Why algae? Algae conduct photosynthesis using sunshine, water and carbon dioxide and produce oxygen making the air more breathable.
“Though algae photosynthesise, but some release toxins. So, tests were conducted for their selection. Unlike the existing air purifiers in the market, we do not have any chemical component. Also, our prototype increases the levels of oxygen as well,” said Dr Sunil A Patil, assistant professor, IISER, Mohali.
The work on developing the prototype has been conducted by Anant Kumar Rajput and Deepak Deb, both BTech III-year students at LPU, and Ravineet Yadav, PhD scholar from IISER Mohali. They were guided by division of startup, LPU and Dr Sunil A Patil, assistant professor, IISER, Mohali.
How did the idea come up? The students got inspiration to build an algae-based air purifier from the ongoing space research to produce oxygen in space through algae.
“The team has developed a working prototype of the product and will start conducting trials very soon. A patent has been filed. The products, OX-C and its higher version OX- C 2.0 are expected to be commercialized by September 2020 and will cost about Rs 18,000 and Rs 25,000, respectively,” said Yadav.
The concept of algae-based purifier is well known, and many researchers are working on this, but none have got it into the market due to some challenges and designing.
“The growth of algae needs to be regulated according to the levels of the toxic gases. If the levels are high, the algae grows till a certain stage. It also cannot be allowed to form colonies. This has been designed by us,” said Yadav.

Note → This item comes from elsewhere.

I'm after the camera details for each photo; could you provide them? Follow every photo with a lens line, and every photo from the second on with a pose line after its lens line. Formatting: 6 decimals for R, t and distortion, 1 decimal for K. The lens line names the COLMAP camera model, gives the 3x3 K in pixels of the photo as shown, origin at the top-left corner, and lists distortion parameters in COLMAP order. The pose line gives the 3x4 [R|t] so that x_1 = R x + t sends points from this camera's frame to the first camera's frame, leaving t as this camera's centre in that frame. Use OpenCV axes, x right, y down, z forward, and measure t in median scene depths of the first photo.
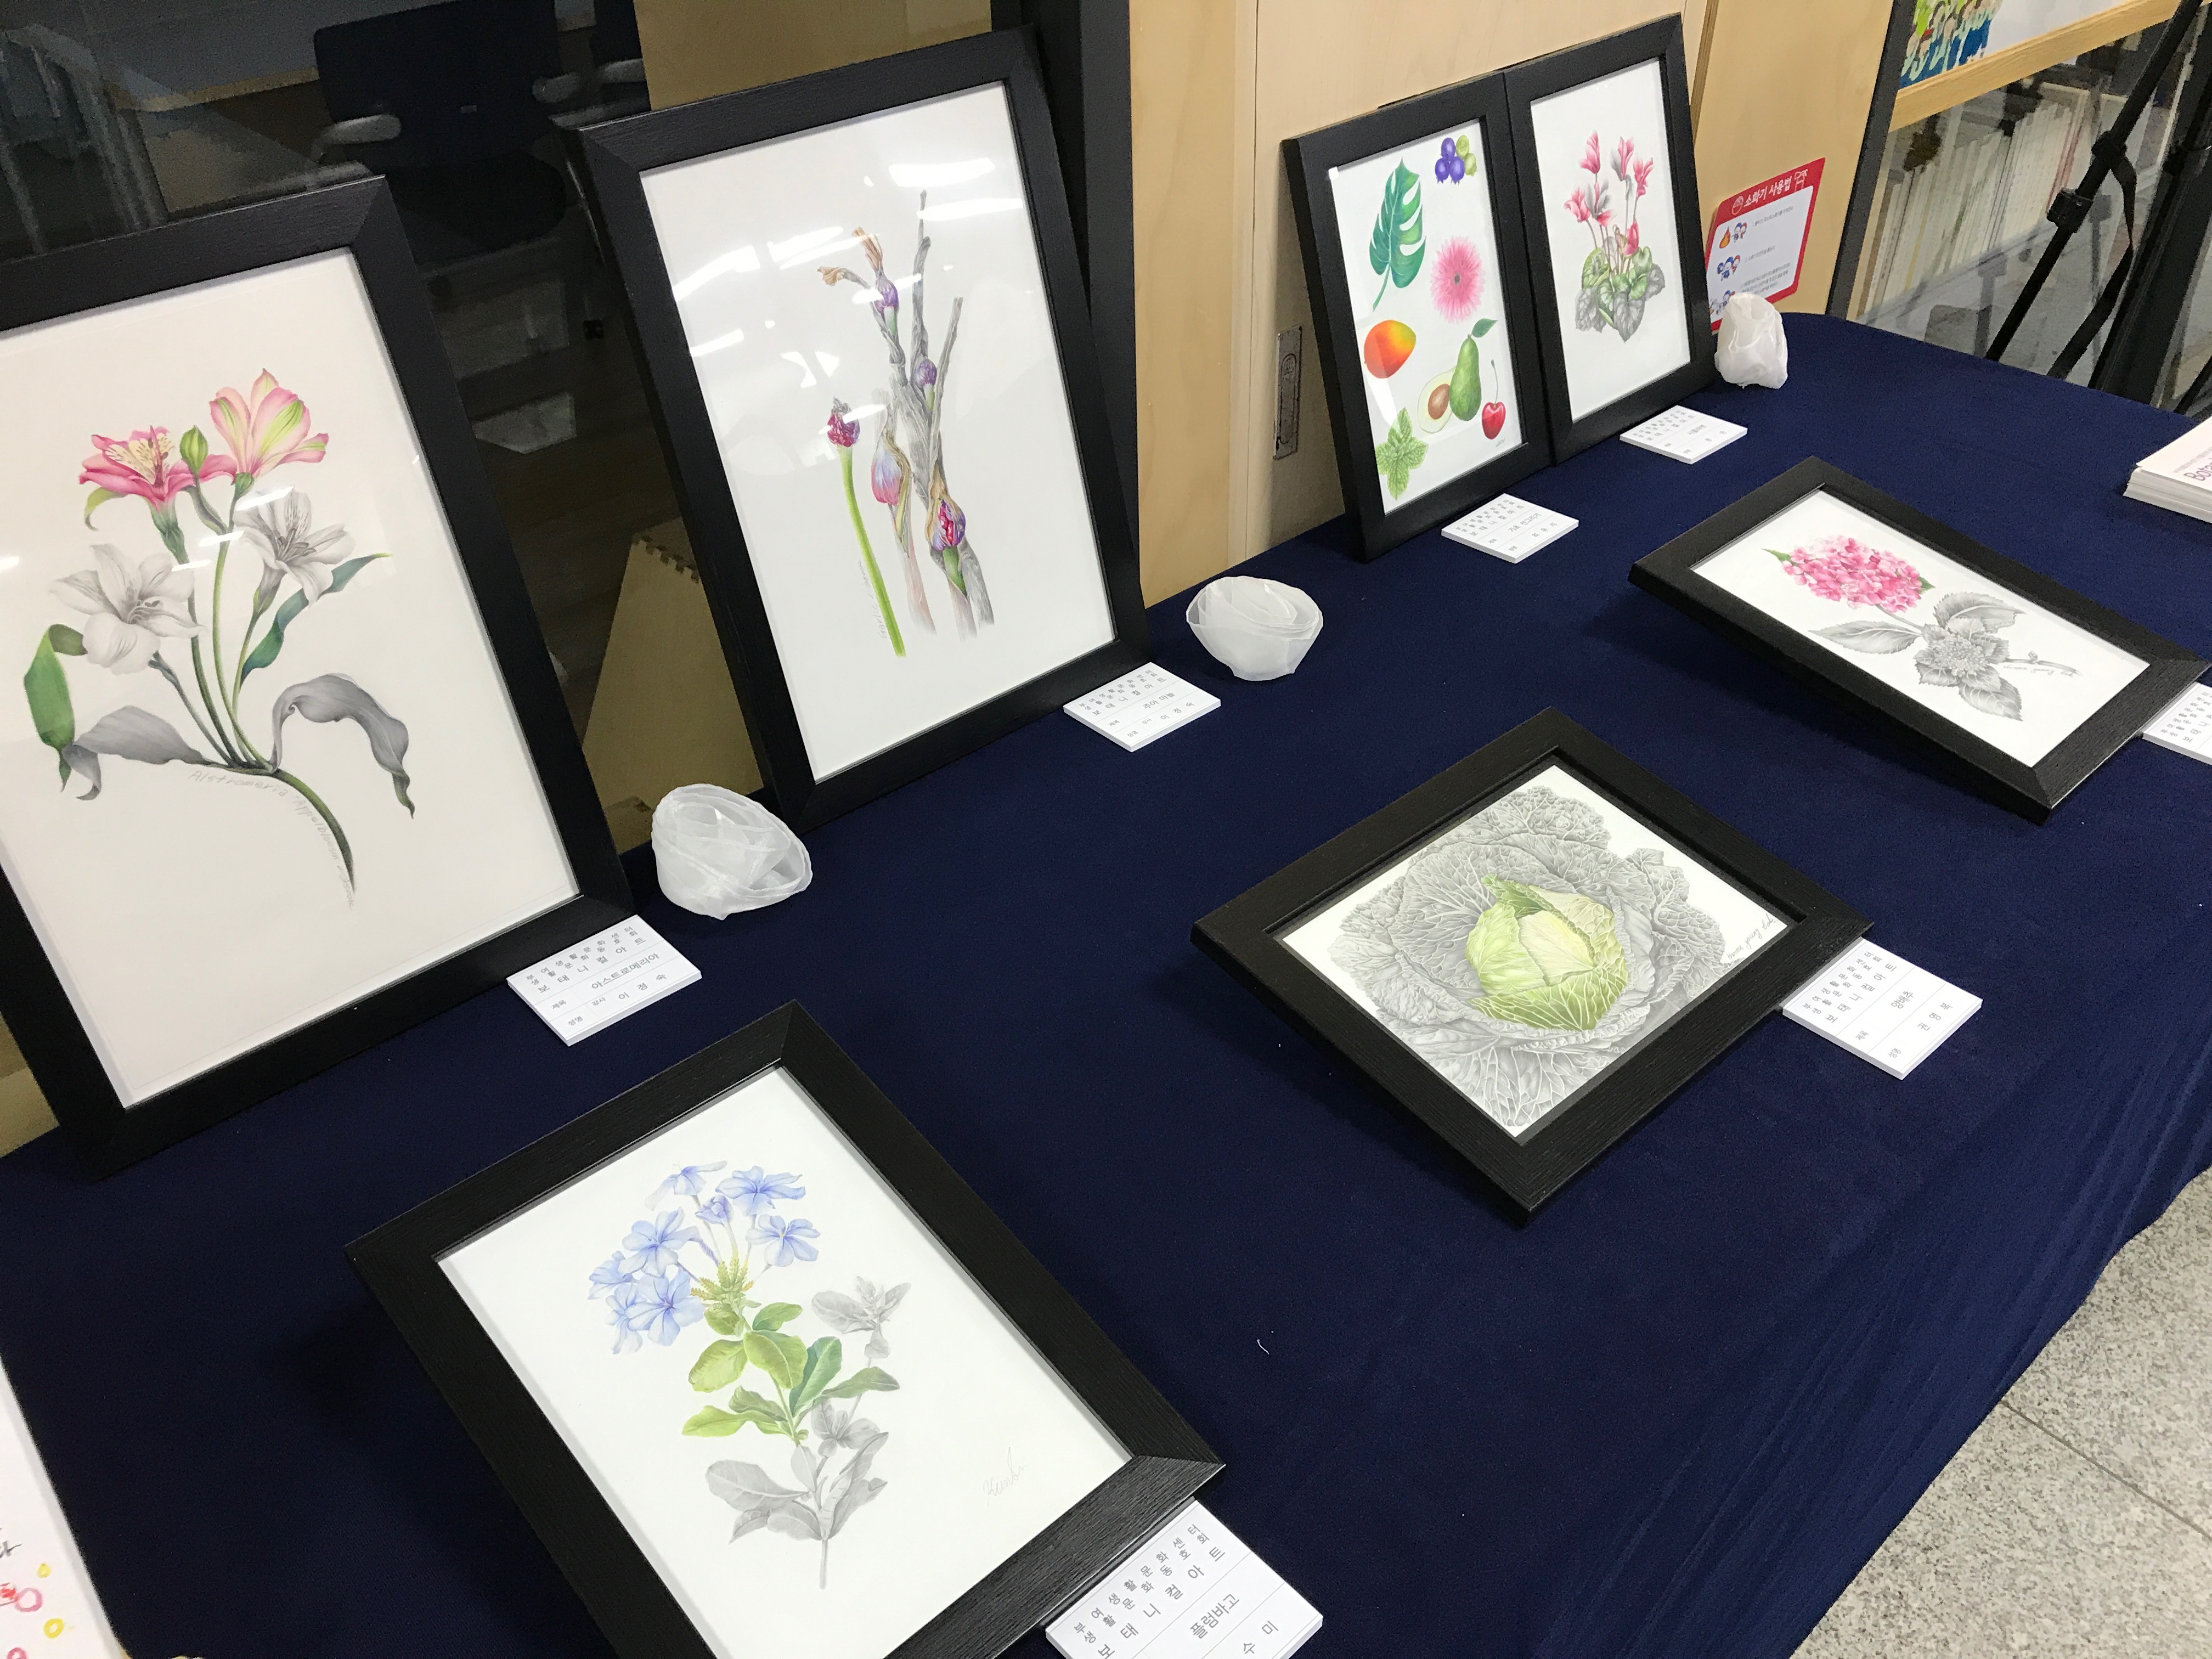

He said, “Now the next version is almost ready called OX-C 2.0. This will be cloud-based, and sensors will be fitted on to the purifier so that there is real-time air quality monitoring and the algae can be adjusted accordingly. We will later have notifications on using applications when the levels of pollutant gases rise.”
The researchers will conduct field trials for usage in schools and offices.